Jason Ludden goes over a brief history of the Honors Program until 2019 when Matt Means took over as Dean to create a brand-new Honors College. Kety Luna and Madison Tatseo take the stage next, talking about the creation of the Honors Peer Mentor Program which pairs first-year students with mentors who can provide insight and knowledge of the University to them. Tatseo, a sophomore in the Honors College, knows the power of the Mentor Program firsthand. “I’ve had experiences in this program that I wouldn’t have been able to get anywhere else.” She said.
After an inspirational speech from Vallery LaBarre, the President of the Honors Parents Club, each of the 74 Honors graduates have their names and Capstones read off before they head onto the stage to pick up their Honors medallion and a paper award. Not everyone stops to make a speech, but the few who do thank their friends and family. A few talked about their experience with the Honors College. “I applied to the Honors College in the summer of 2018… it ended up being one of the smartest decisions I made in my college career.” Matthew Friedler said, “Not that I made many of them,” He added, which earned a snicker from the audience.
Three-quarters of the way through the graduates, Rachel Roach takes the stage. She is the only graduate that I saw with her cap decorated - white foam letters spelling out the words ‘lessons learned’ with colorful faux flowers adorning the edges. “I wouldn’t be where I am today without Honors - so, It really does make life meaningful.” Rachel Roach said tearfully.
David Shintani takes the stage after all of the graduates have received their awards. He gives them some parting words of advice: “Call your parents once a week… they need to know what you’re doing… that you’re still there, and you still love them.” He also adds that occasionally, it is worth reaching out to someone from your university days - whether that's a college friend or a professor who helped you over the years.
Daniel Villanueva comes on after, discussing the Honors College Alumni Chapter before presenting peer-nominated awards to both faculty and graduating students. Matt Means makes some final remarks - thanking and congratulating all 74 graduates for an amazing four years.
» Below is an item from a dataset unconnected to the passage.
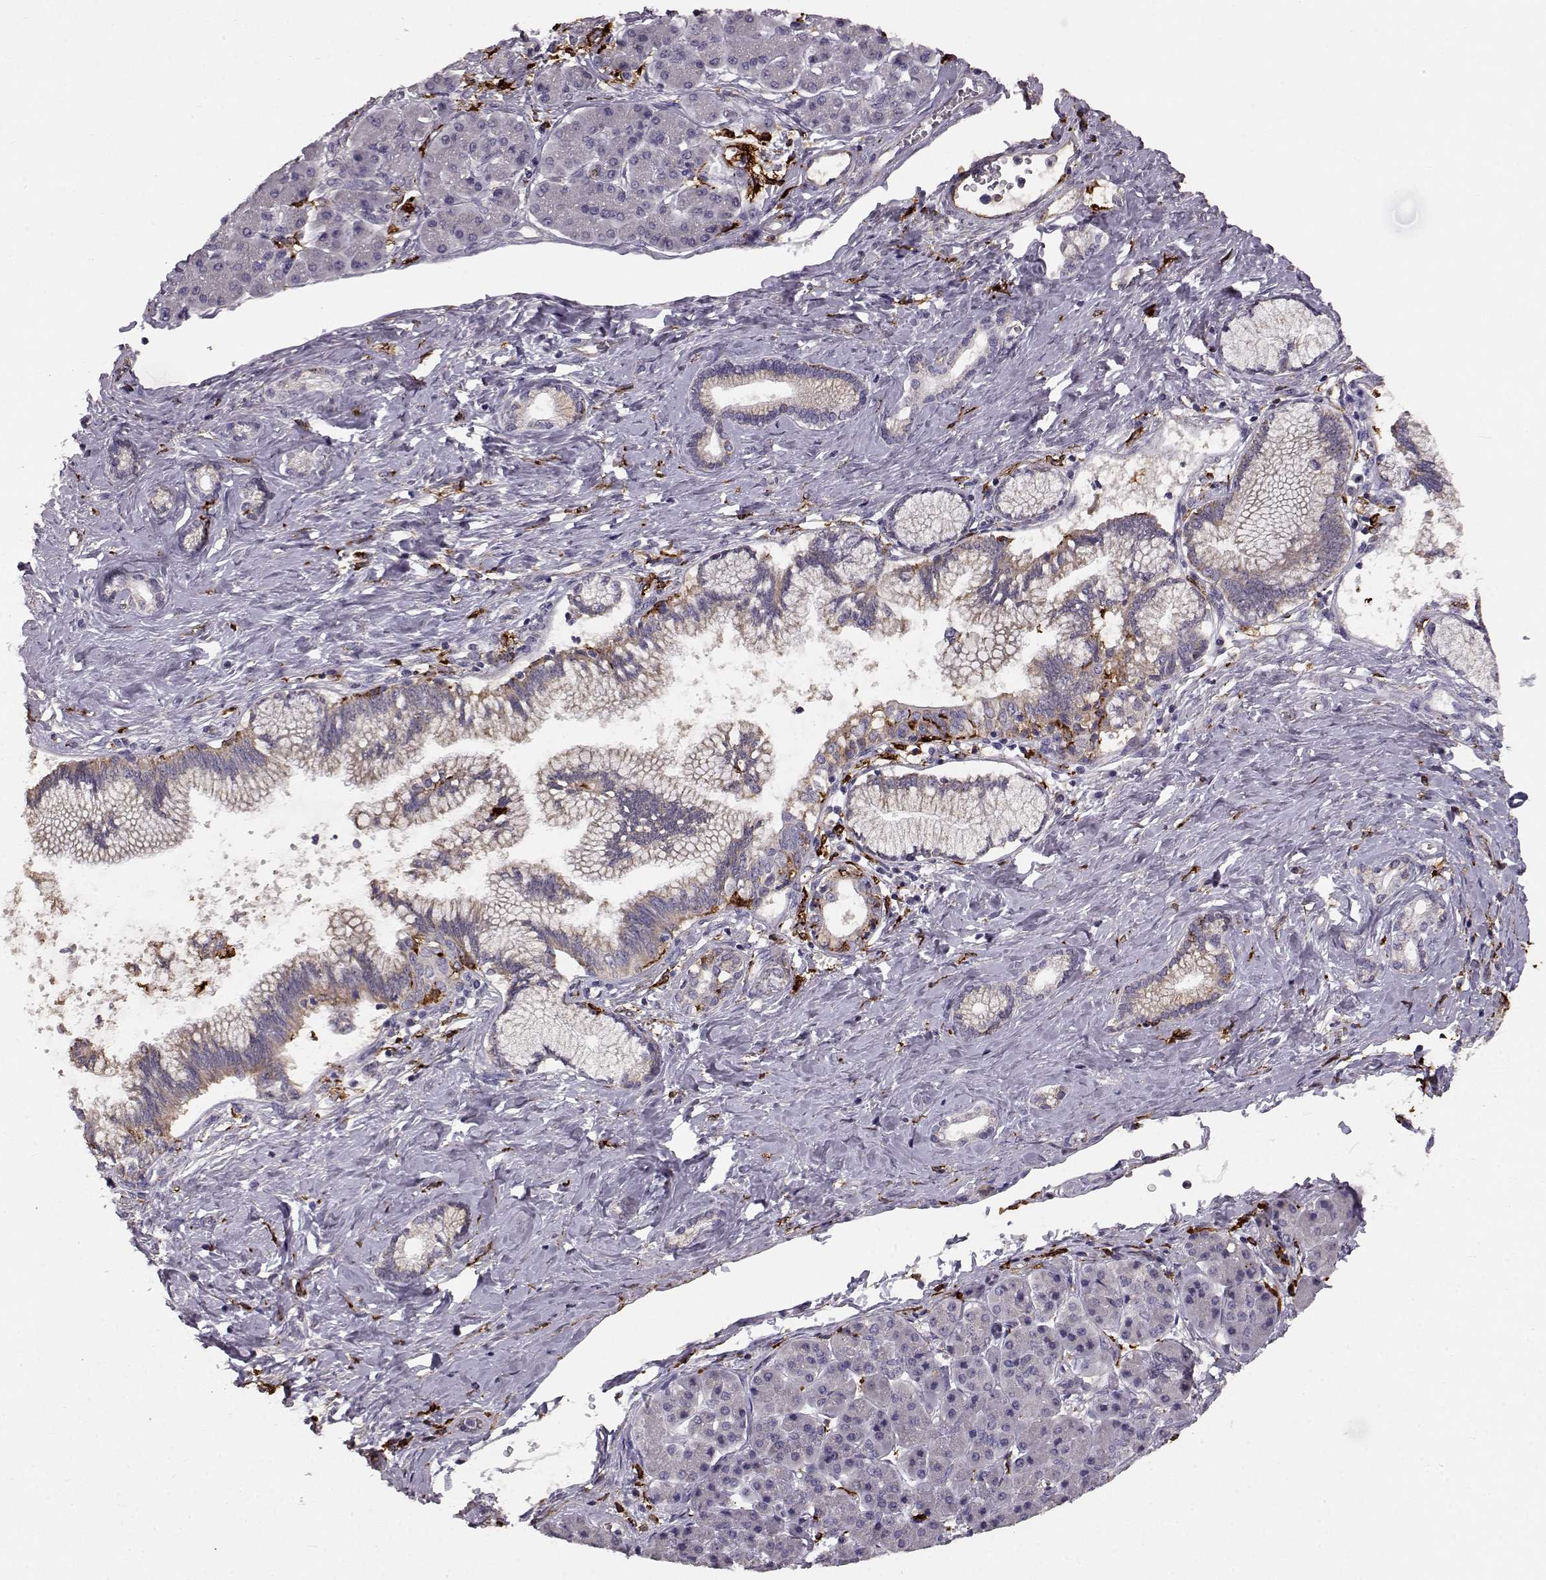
{"staining": {"intensity": "weak", "quantity": "<25%", "location": "cytoplasmic/membranous"}, "tissue": "pancreatic cancer", "cell_type": "Tumor cells", "image_type": "cancer", "snomed": [{"axis": "morphology", "description": "Adenocarcinoma, NOS"}, {"axis": "topography", "description": "Pancreas"}], "caption": "An immunohistochemistry (IHC) photomicrograph of pancreatic cancer (adenocarcinoma) is shown. There is no staining in tumor cells of pancreatic cancer (adenocarcinoma).", "gene": "CCNF", "patient": {"sex": "female", "age": 73}}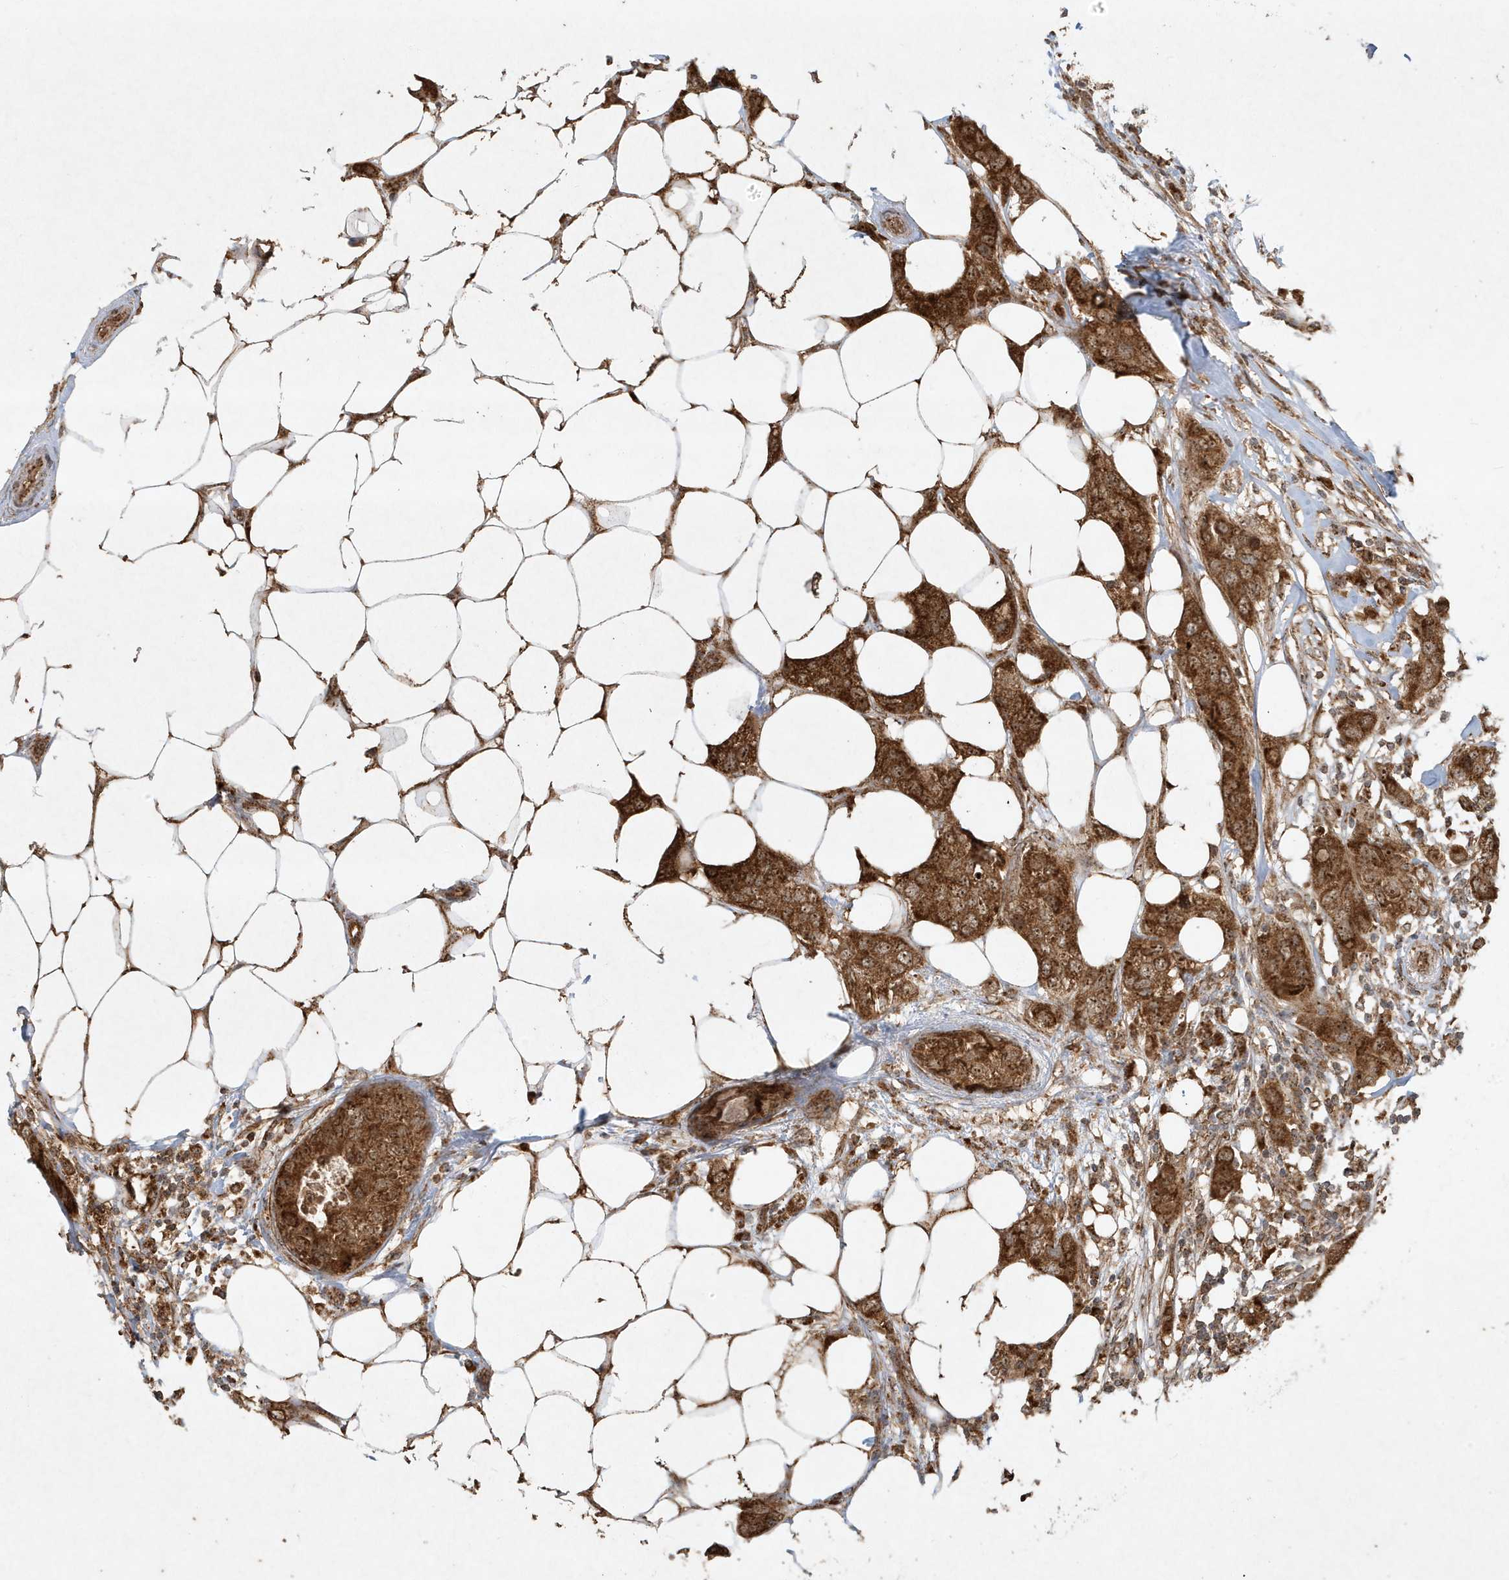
{"staining": {"intensity": "strong", "quantity": ">75%", "location": "cytoplasmic/membranous,nuclear"}, "tissue": "breast cancer", "cell_type": "Tumor cells", "image_type": "cancer", "snomed": [{"axis": "morphology", "description": "Duct carcinoma"}, {"axis": "topography", "description": "Breast"}], "caption": "Human breast cancer (infiltrating ductal carcinoma) stained with a protein marker reveals strong staining in tumor cells.", "gene": "ABCB9", "patient": {"sex": "female", "age": 50}}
I graduated from high school only a year ago, and the ceremony is still fresh in my mind. Today, I am in the back few rows of the convocation, silently taking in the celebration as people I barely know graduate in front of me and go on to better things. But in a measly three years from now, I’ll be in the front, wearing my graduation robes, looking around at the peers I’ve gotten to know for the past four years. I’ll listen to faculty members talk about us and our achievements. Mr. Sandoval will talk to us with a smile on his face, and I’ll think back on all of the things I’ve accomplished over the years and smile back.
Congratulations to not only the Honors graduating class, but to everyone graduating in Spring 2022!